L’écho des falaises

« …De mon nom, le Viel Audon, vous n’avez retenu que les syllabes : vie, aile (des oiseaux), l’eau et surtout cette note finale, le don, qui résonne, comme un tambour de peau, de chacun des gestes que vous faites ici ensemble. Sans doute avez-vous compris, avec le temps, ces choses toutes simples, si âpres pourtant : ce qu’on donne, il faut l’offrir ; ce qu’on dit, le faire ; ce qu’on fait, le transmettre, pas comme un mot d’ordre mais comme un mot de passe…

Rien n’était tracé. La contrainte est un atout. Vous ne saviez pas que c’était impossible. Alors vous l’avez fait. Vous avez fait mûrir les pierres, vous avez refait le nœud souple qui lie le sol au soleil et la plante à la tente, qui lie l’abeille au ciel et ce miel à vos voix, et vos doigts à ces fleurs que vous cueillez parfois. Tout est lié mais le secret c’est que ces liens délivrent. Toutes les cordes portent, il suffit de les tendre comme on tend une main… »

 Extrait d’un texte écrit par Alain Damasio

Lu par  la Cie des « Arts cordés » pour les trente ans de l’association le MAT  en septembre 2006

Niché à l’entrée des gorges de l’Ardèche, au bas des falaises calcaires, dans un site préservé par 300 mètres de chemin muletier à parcourir à pieds pour y accéder, le hameau du Viel Audon a été réhabilité depuis une vingtaine d’années.

Plus de 11 000 volontaires ont participé à la reconstruction du hameau, dont certains ont choisi d’en devenir les habitants d’aujourd’hui. La ferme (animaux, vergers et jardins maraîchers) est un exemple de gestion durable et raisonnée des ressources sur un territoire de garrigue.

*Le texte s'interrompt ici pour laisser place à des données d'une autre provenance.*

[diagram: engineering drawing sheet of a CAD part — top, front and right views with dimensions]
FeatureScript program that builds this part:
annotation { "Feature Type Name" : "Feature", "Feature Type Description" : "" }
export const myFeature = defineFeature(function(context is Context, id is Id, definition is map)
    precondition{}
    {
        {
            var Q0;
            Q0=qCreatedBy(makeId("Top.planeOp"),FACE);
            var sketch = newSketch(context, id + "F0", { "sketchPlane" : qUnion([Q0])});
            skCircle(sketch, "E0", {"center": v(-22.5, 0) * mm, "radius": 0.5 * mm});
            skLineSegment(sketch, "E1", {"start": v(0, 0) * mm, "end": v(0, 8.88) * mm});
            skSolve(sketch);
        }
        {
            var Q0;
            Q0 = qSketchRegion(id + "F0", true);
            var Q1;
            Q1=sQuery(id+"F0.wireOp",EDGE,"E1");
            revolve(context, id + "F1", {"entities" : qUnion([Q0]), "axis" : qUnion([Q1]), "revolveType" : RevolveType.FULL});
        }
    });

Agriculture, accueil, éducation, animation, formation sont les bases du développement du projet de l’Association le Mat, où les modes de vie et les choix de consommation nourrissent la réflexion et la pédagogie.

Pourquoi ce projet ?

Il faut avoir un grain de folie pour imaginer faire revivre un hameau totalement en ruines et sans accès routier. C’est une sorte de défi qu’on se donne, peut-être simplement pour redécouvrir une force qu’on croyait disparue… celle d’une certaine volonté humaine… la volonté de ceux qui portent collectivement un projet d’une certaine dimension et dans la durée, la force de la détermination, de la solidarité face aux épreuves, celle qui, rappelons nous, a fait le paysage ardéchois; un peu de la foi aussi qui déplace les montagnes…

C’est peut-être de cette énergie-là dont nous avons besoin pour bâtir le monde de demain… si nous nous voulons plus conscients des incidences planétaires de nos actes quotidiens et plus solidaires dans nos modes de consommation et de gestion des ressources.